- Set task -
Copy out all the data below, swapping every "image" for "picture" and leaving everything else unchanged. Omit the pictures from your copy.

═════ Rows ═════

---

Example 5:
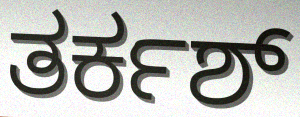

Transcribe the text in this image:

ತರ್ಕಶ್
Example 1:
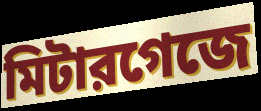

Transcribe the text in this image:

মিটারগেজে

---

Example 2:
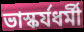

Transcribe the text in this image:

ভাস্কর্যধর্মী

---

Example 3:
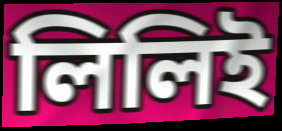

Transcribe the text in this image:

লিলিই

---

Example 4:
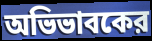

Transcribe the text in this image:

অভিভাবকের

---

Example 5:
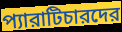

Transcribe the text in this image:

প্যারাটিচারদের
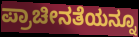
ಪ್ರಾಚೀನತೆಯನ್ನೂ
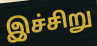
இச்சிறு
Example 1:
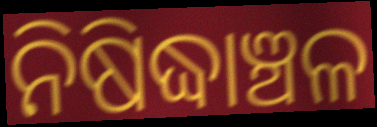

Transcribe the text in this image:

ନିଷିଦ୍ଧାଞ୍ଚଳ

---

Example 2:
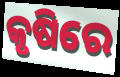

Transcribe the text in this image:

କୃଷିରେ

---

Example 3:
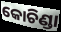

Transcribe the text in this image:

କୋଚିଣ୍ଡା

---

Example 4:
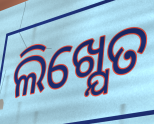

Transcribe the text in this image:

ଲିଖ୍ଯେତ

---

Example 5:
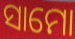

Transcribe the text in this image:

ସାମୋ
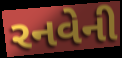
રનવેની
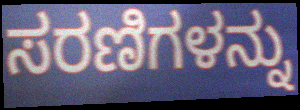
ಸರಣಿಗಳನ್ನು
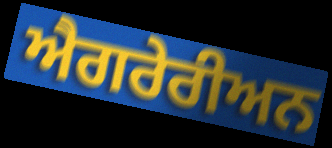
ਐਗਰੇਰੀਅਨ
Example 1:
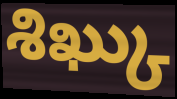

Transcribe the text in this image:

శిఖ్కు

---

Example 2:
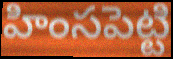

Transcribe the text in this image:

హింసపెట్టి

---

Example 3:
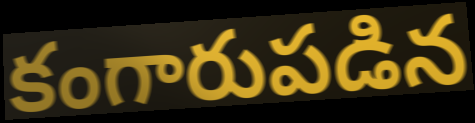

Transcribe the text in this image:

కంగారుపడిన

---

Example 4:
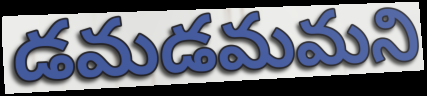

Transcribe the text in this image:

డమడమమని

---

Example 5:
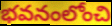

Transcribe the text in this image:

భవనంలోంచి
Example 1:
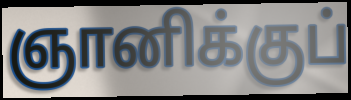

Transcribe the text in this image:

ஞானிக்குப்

═════

- Answer to the problem -
---

Example 5:

Transcribe the text in this picture:

ತರ್ಕಶ್
Example 1:

Transcribe the text in this picture:

মিটারগেজে

---

Example 2:

Transcribe the text in this picture:

ভাস্কর্যধর্মী

---

Example 3:

Transcribe the text in this picture:

লিলিই

---

Example 4:

Transcribe the text in this picture:

অভিভাবকের

---

Example 5:

Transcribe the text in this picture:

প্যারাটিচারদের
ಪ್ರಾಚೀನತೆಯನ್ನೂ
இச்சிறு
Example 1:

Transcribe the text in this picture:

ନିଷିଦ୍ଧାଞ୍ଚଳ

---

Example 2:

Transcribe the text in this picture:

କୃଷିରେ

---

Example 3:

Transcribe the text in this picture:

କୋଚିଣ୍ଡା

---

Example 4:

Transcribe the text in this picture:

ଲିଖ୍ଯେତ

---

Example 5:

Transcribe the text in this picture:

ସାମୋ
રનવેની
ಸರಣಿಗಳನ್ನು
ਐਗਰੇਰੀਅਨ
Example 1:

Transcribe the text in this picture:

శిఖ్కు

---

Example 2:

Transcribe the text in this picture:

హింసపెట్టి

---

Example 3:

Transcribe the text in this picture:

కంగారుపడిన

---

Example 4:

Transcribe the text in this picture:

డమడమమని

---

Example 5:

Transcribe the text in this picture:

భవనంలోంచి
Example 1:

Transcribe the text in this picture:

ஞானிக்குப்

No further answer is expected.